Was dem rechten Verschwörungstheoretiker Alex Jones derzeit widerfährt, scheint seine Weltsicht zu bestätigen – und gut fürs Geschäft zu sein. Innerhalb von kurzer Zeit haben YouTube, Facebook, Spotify und Apple Inhalte von ihm gelöscht. Jetzt sperrte Twitter seinen persönlichen Account – zumindest für eine Woche. Jones zeigte sich auf seiner Internetseite Infowars mit einem Stück Klebeband auf dem Mund, auf dem "zensiert" steht. Er warnt schon lange davor, dass große Internetkonzerne bald konservative Internetseiten blockieren würden.

Vergangene Woche hatte Twitter diesen Schritt noch ausgeschlossen. Das Unternehmen begründete die Entscheidung nun damit, Jones habe zu Gewalt aufgerufen. Ihm wird darüber hinaus vorgeworfen, gegen Einwanderer, Muslime und Transgender zu hetzen und Gewalt zu verherrlichen. Laut New York Times hatte er ein Video getwittert, in dem er Anhänger aufrief, ihre Gewehre zum Einsatz gegen die Medien bereit zu machen. Auf den Twitter-Account von Infowars kann Jones weiterhin zugreifen.

Jones nutzt die Löschungen, um seine eigene App zu bewerben: "Ladet die kostenlose offizielle Infowars-App herunter, bevor die Gedankenpolizei Infowars dauerhaft zensiert!", heißt es auf der Seite. Jones ist ein Unternehmer, der weiß, wie sich Geld verdienen lässt. Einen Großteil seiner Einnahmen erzielt er laut Medienberichten mit dem Verkauf von Produkten, die er regelmäßig auf seinen Kanälen bewirbt. Darunter sind schutzsichere Westen, Nahrungsergänzungsmittel und was man sonst noch so für den angeblich bevorstehenden Untergang brauchen könnte.

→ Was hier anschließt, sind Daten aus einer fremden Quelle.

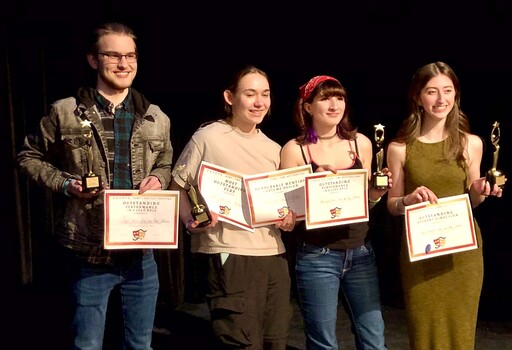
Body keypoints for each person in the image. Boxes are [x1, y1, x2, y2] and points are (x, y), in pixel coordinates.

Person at [16, 22, 173, 349]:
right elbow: (28, 157)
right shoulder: (65, 112)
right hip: (88, 250)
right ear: (93, 60)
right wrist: (66, 184)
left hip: (140, 252)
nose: (123, 64)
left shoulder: (156, 116)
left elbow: (165, 164)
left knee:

Mit Donald Trump versteht sich Jones ausgezeichnet

Dass nun einige von Jones' Inhalten gesperrt wurden, wird ihm vermutlich mehr Fans und Umsätze bringen als kosten. In seinem Onlineshop wirbt Jones nun: "Bekämpft die Schikanen, rettet das Internet, sichert euch das Infowars-Superspezial."

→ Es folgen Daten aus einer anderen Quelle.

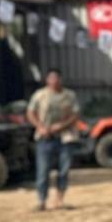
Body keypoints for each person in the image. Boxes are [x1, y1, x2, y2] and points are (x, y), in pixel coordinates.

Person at [27, 69, 80, 210]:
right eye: (51, 78)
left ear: (60, 79)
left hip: (65, 137)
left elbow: (75, 114)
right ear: (47, 80)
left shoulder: (69, 95)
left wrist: (61, 126)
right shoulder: (40, 95)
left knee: (64, 170)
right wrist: (40, 127)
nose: (54, 81)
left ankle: (60, 201)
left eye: (57, 78)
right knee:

Alex Jones gilt als der einflussreichste Verschwörungstheoretiker in den USA. Seine werktägliche Radioshow erreicht Millionen Amerikaner. Jones verbreitet unter anderem, die Regierung sei verantwortlich für die Anschläge vom 11. September. Zwei Amokläufe an Schulen hält er für Inszenierungen von linken Aktivisten, die damit schärfere Waffengesetze erreichen wollten.

Mit US-Präsident Donald Trump versteht sich Jones gut, unterstützte den Republikaner im Wahlkampf und hat seitdem gute Verbindungen zu ihm: "Trump und ich haben seit der Wahl mehrfach gesprochen. Über die Freiheit und unser gemeinsames Ziel, unsere Gegner zu vernichten", sagte er dem Spiegel. Erstmals in seinem Leben sei er ein klein bisschen zuversichtlich, dass der Untergang Amerikas doch abgewendet werden könne.